La photo est en moi. A 8 ans j’annonce vouloir travailler pour l’AFP (l’Agence France Presse) car c’est la première agence de presse mondiale. A 12 ans j’apprends à développer mes pellicules et à tirer mes photos Noir et Blanc grâce à l’enseignement de mon père. Et à 14 ans je suis pigiste au service sport pour La République du Centre (agence de Dreux).

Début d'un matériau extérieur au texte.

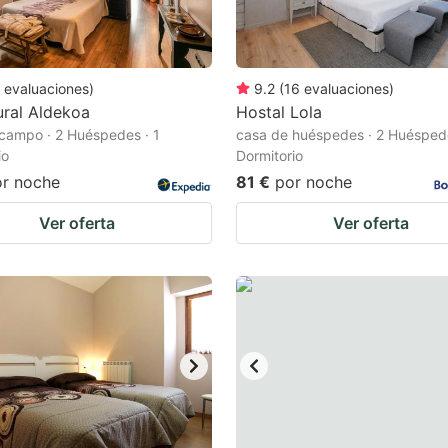
evaluaciones
)
9.2
(
16
evaluaciones
)
ral Aldekoa
Hostal Lola
campo · 2 Huéspedes · 1
casa de huéspedes · 2 Huéspede
io
Dormitorio
or noche
81 €
por noche
Ver oferta
Ver oferta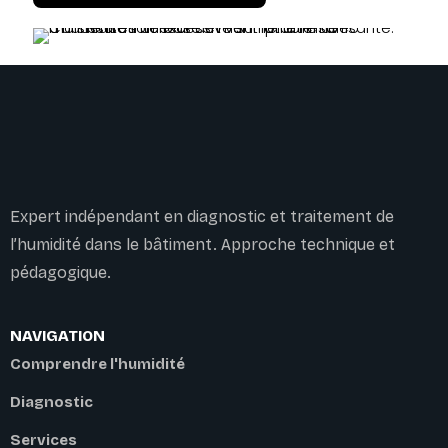
Expert indépendant en diagnostic et traitement de
l’humidité dans le bâtiment. Approche technique et
pédagogique.
NAVIGATION
Comprendre l'humidité
Diagnostic
Services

Aujourd’hui avec 35 ans de pratique de la photo, dont 25 comme professionnel et photographe en presse (agence de presse, presse quotidienne et magasine), je travaille pour des fondations, des entreprises, des artistes et des politiciens. Bien que nous soyons à l’ère du numérique, je photographie encore en argentique pour certains projets. L’argentique apporte un grain, une profondeur, une vie différente à la photo.

Depuis le premier jour ma pellicule de prédilection en noir et Blanc est l’Ilford HP5. Pour mes focales ce sont le 50mm (visée de l’œil) pour conserver un regard humain sur les personnes que je photographie et les 28 et 24mm (grands angles), découverts par le travail de presse et qui oblige à rentrer profondément dans la photo, d’être au plus près du sujet.

Mes inspirations viennent de l’humain, du regard que je croise, que je capte. C’est mon sujet de prédilection, qu’il soit dans son intimité ou dans son environnement professionnel. Ma vision de la photo est qu’elle doit être militante, elle doit dire quelque chose, être force de témoignage. Ainsi les sujets qui me tiennent à cœur depuis quelques années sont les personnes SDF, dont j’ai fait ma première photo à 12 ans. C’est à Paris en 2014 que j’expose pour la première fois mon travail les concernant.

Les photographes qui ont marqué ma vie et mon regard, sont Gilles Caron, Capa, Sebastião Ribeiro Salgado, Marc Garanger et bien sûr mon Père.